### Try it
Look below for the line that has "nose: (552, 251)". Set down the lines from there through the line that has "right back paw: (121, 405)", exactly as written.

### Records shown
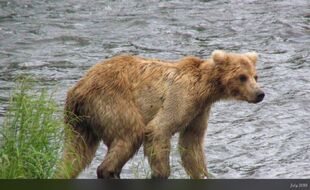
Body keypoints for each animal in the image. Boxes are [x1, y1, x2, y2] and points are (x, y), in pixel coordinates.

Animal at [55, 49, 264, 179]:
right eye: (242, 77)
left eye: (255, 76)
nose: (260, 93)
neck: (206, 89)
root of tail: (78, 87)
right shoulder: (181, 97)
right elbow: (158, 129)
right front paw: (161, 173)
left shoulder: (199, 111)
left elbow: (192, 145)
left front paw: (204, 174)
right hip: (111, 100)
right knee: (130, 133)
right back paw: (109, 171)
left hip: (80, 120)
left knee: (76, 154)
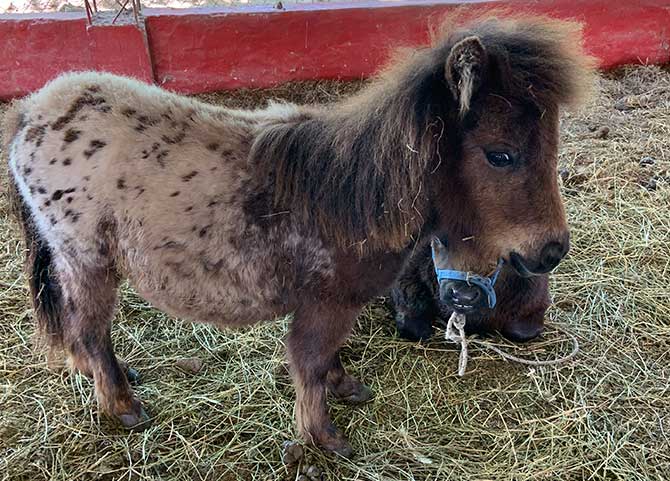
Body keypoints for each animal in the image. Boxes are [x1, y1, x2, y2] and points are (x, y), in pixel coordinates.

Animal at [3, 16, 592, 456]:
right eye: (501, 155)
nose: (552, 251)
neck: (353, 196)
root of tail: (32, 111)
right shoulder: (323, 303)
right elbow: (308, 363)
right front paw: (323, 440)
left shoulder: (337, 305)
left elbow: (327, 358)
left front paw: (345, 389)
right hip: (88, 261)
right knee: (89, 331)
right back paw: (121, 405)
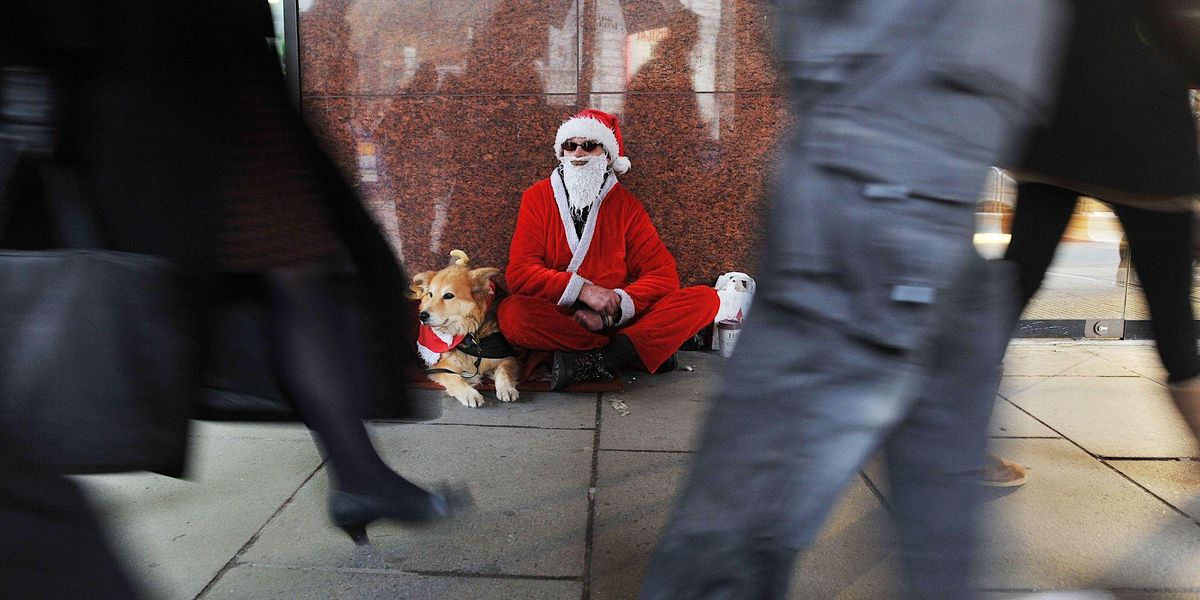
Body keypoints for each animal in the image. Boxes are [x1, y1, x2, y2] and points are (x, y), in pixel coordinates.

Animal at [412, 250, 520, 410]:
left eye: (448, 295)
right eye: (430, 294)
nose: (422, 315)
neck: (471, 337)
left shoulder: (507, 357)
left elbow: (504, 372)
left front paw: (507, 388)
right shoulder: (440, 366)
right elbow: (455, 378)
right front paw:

### Written solution
nose: (552, 251)
neck: (353, 196)
root of tail: (32, 111)
right shoulder: (323, 303)
right elbow: (308, 363)
right front paw: (323, 440)
left shoulder: (337, 305)
left elbow: (327, 358)
left front paw: (345, 389)
right hip: (88, 261)
right knee: (89, 331)
right back paw: (121, 405)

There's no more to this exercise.